The collective sigh. Lick the sweat as it drips down your lips. Promise each other to jump into the swimming pool when you arrive.

***

The pianist dips his hands in water.

The keys are a basin and the water gleams gray. The softness of the wrists, the hands, consumes you. They fall, relax into the liquid sound. You remember when you were ten and took the one lesson and left in tears.

Why are you so tense? Wooden, like the morning. Why can’t you relax your hands and feel the keys?

Here and now you feel them. You watch as the notes pool at his fingertips. Watch as the music lifts the chapel into the night. But the wrists, the hands, the fingertips are no longer his; they are outside of him.

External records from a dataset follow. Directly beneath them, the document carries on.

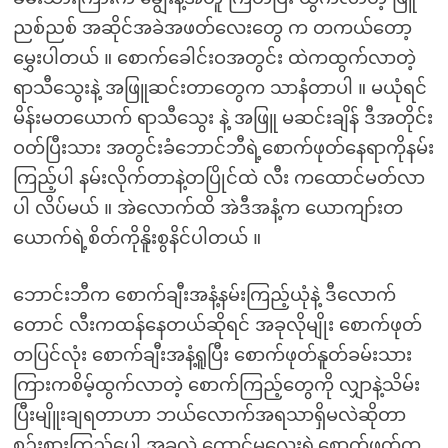
ညစ်ညစ် အဆိုင်အခဲအဖတ်လေးတွေ က တကယ်တော့
မွှေးပါတယ် ။ စောက်ခေါင်းဝအတွင်း ထဲကထွက်လာတဲ့
ရာသီသွေးနဲ့ အဖြူဆင်းတာတွေက သာနံတာပါ ။ မယုံရင်
မိန်းမတယောက် ရာသီသွေး နဲ့ အဖြူ မဆင်းချိန် ဒီအတိုင်း
ဝတ်ပြီးသား အတွင်းခံဘောင်ဘီရဲ့စောက်ဖုတ်နေရာကိုနမ်း
ကြည့်ပါ နမ်းလိုက်တာနဲ့တပြိုင်ထဲ လီး ကထောင်မတ်လာ
ပါ လိပ်မယ် ။ အဲလောက်ထိ အဲဒီအနံ့က ယောကျာ်းတ
ယောက်ရဲ့စိတ်ကိုနိူးစွနိင်ပါတယ် ။
ဘောင်းဘီက စောက်ချီးအနံ့နမ်းကြည့်ယုံနဲ့ ဒီလောက်
တောင် လီးကထန်နေတယ်ဆိုရင် အခုလိုမျိုး စောက်ဖုတ်
တပြင်လုံး စောက်ချီးအနံ့ရူပြီး စောက်ဖုတ်နူတ်ခမ်းသား
ကြားကစိမ့်ထွက်လာတဲ့ စောက်ကြည့်တွေကို လျှာနဲ့သိမ်း
ပြီးမျိူးချရတာဟာ ဘယ်လောက်အရသာရှိမလဲဆိုတာ
စဉ်းစားကြည့်ပေါ့ အခုလဲ ကောင်မလေးရဲ့စောက်ဖုတ်တ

He loses himself and takes you with him.

How do you lose yourself in place? You let yourself be carried.

***

You cross the bridge. The porcelain dusk and first sight of the swimming pool. You look up and see the moon but this time do not tremble. Open the gate, file inside behind the others. Shake off the hiking boots that didn’t fail you. The phantom white sweater and Bible verses you didn’t read.

Your footsteps quicken and lift and here you are, you’re running. The ripples dance and there it is and what took you so long?

One, two, three.

Take flight and fall into the glass. Feel it shatter and deep breath and now you’re under. Seal yourself in the liquid blue. Let it wrap you. Time slows into stillness and your body bleeds into the night. Rise back to the surface. Gasp.

The water carries you and you float.